Satiety and hunger

There is a difference between happiness and pleasure. A shitty diet consisting of processed foods and sugars will give you moments of pleasure but make you unhappy over time.  Another aspect of eating is that food is habit forming.

Satiety is the sensation that you've had enough to eat. It comes from a balance of hormonal and neurological signals reaching your brain from your stomach. Your stomach and intestines are not simply a bag with a long tube attached. Your gut actually contains neurons, bacteria and hormones that are linked to the brain via the vagas nerve. Ghrelin is your primary hunger stimulating hormone. It is secreted from the stomach and circulates to your brain where it triggers the need to eat. When your stomach is empty or blood sugar is low, ghrelin levels rises. Ghrelin is a fast-acting hormone, which plays a role in meal initiation

Levels of ghrelin are lowered by:

  • Eat your veggies. Non-starchy vegetables like Brussels sprouts, broccoli and cabbage are high in both water and fiber. They stretch out your stomach, which lowers your ghrelin levels and keeps them low for longer.
  • Eating protein and healthy fats with each meal. This slows the digestive process and slows the rate at which food is emptied from your stomach. The longer you have food in your stomach, the longer your ghrelin levels stay low.
  • Low calorie diets (diets increase ghrelin production).
  • Eating high fibre foods (eg kale, artichoke).
  • Using probiotics to improve gut health.
  • Eating adequate omega 3 fatty acids, especially EPA and DHA, from oily, cold-water fish like salmon, sardines, anchovies or mackerel. Studies have shown that insufficient omega 3 intake increases ghrelin production.
  • Reducing stress and improving sleep.
  • Apple cider vinegar is one of the healthiest ingredients you can add to your diet because of its effect on lowering ghrelin.
  • Avoid fructose (specifically from sugar and  so yhigh fructose corn syrup) because it does not trigger insulin production. You can keep consuming fructose without the suppression of ghrelin. Fast foods are laden with fructose and contain low levels of fibre.

To accommodate a big meal, your stomach has to expand from the size of a orange to around 2 litres. We used to think that stretch receptors in the stomach told the brain when the stomach was full, time to stop eating. But it turns out that the hunger signals produced by your stomach are far more sophisticated than that.


Leptin is a hormone predominantly made by adipose cells (fat cells) that helps to regulate energy balance. Leptin tells your brain that you have enough energy stored in your fat cells to engage in normal metabolic processes. Leptin's primary target is in the brain, particularly an area called the hypothalamus.  Leptin binds to protein in the blood, and when leptin reaches capillaries in the brain, it travels across the blood-brain barrier, binding to leptin receptors on the arcuate nucleus of the hypothalamus.  Leptin lets your hypothalamus know when it’s time for you to stop eating, then it increases your metabolic rate in order to achieve energy balance. Leptin tells the TRH (thyroid releasing hormone) in your hypothalamus to set the thyroid hormones on low energy.

Leptin is opposed by the actions of the hormone ghrelin. When fat mass increases, so do leptin levels and appetite is suppressed until weight loss occurs. In this way leptin regulates energy intake and fat stores so that weight is maintained within a narrow range.
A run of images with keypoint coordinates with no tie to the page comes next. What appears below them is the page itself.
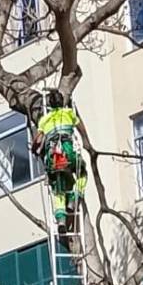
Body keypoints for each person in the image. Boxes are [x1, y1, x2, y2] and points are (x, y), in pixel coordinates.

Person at [32, 90, 86, 228]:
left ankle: (61, 220)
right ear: (62, 102)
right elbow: (81, 129)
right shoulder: (69, 114)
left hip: (55, 157)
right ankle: (74, 198)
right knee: (82, 172)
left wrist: (35, 150)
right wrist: (87, 143)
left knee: (58, 188)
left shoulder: (44, 120)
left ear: (49, 104)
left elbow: (37, 140)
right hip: (69, 154)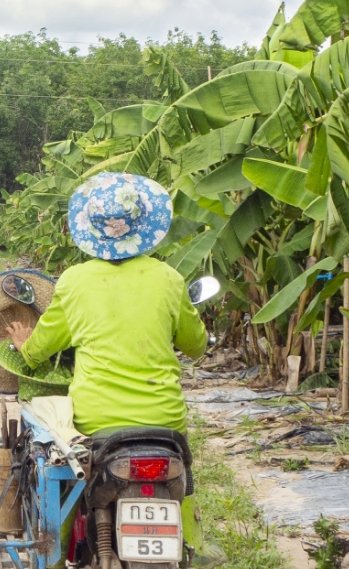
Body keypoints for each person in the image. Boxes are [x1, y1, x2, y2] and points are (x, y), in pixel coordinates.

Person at [12, 172, 206, 435]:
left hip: (95, 420)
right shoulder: (169, 278)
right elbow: (195, 346)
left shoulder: (74, 281)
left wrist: (26, 349)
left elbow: (45, 343)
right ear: (141, 225)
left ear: (92, 228)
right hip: (165, 419)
The pancreas releases glucagon when the concentration of glucose in the bloodstream falls too low. Glucagon is fast acting and causes the liver to convert stored glycogen into glucose. Glucose signals the release of insulin, which then triggers leptin, which is responsible for signaling to your body that it is full thus causing you to want to stop eating.

Another reason fructose is terrible for you

Fructose does not signal insulin to be secreted, so leptin will not be triggered and you can over-eat. Fructose is processed in the liver and leads  to weight gain.

MSG and leptin

Avoid MSG (monosodium glutamate) as it makes your appetite spiral out of control. Your body loses its ability to tell that it’s full because MSG suppresses leptin.
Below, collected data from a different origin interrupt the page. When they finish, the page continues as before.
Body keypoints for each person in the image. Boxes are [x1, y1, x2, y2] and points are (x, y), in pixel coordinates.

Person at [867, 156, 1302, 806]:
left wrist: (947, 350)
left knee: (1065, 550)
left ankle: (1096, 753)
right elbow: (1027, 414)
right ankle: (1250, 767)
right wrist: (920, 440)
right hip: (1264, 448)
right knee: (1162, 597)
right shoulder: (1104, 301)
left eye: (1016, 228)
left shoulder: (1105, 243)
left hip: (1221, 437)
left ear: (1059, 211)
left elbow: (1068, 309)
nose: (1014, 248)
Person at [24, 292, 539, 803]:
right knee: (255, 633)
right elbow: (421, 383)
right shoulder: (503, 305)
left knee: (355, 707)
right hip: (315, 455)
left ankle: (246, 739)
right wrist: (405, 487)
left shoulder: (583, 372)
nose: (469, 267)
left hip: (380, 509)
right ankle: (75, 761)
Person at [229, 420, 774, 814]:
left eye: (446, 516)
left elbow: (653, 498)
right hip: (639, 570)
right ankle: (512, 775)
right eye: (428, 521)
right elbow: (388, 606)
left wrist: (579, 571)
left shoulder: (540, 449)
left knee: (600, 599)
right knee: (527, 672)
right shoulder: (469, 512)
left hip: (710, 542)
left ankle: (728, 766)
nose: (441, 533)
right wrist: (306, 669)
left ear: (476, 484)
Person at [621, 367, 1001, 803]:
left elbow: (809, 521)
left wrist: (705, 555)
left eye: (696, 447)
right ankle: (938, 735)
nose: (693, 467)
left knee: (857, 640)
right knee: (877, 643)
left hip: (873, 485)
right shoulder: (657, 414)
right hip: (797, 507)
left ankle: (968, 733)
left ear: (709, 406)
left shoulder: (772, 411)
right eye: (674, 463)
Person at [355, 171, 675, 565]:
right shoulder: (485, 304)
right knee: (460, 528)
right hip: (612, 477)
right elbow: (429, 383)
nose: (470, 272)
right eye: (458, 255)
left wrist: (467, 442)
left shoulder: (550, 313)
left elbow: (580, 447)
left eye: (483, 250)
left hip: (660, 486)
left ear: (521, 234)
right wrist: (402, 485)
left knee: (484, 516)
How to increase leptin levels

  • Eat healthy fats and protein in the morning to create building blocks for your hormones.
  • Make sure you’re getting enough Omega 3 in your diet from grass-fed meat, fish or high quality oils.
  • Reduce fructose and sugar of any kind from your diet.
  • Eliminate refined or processed foods.
  • Don’t count calories, let the food do the healing.
  • Reduce stress
  • Don't do a yo-yo diet. Crash diets won’t boost your leptin sensitivity, and are unlikely to help you lose weight. If you do lose the weight, you are likely to gain it back again quickly.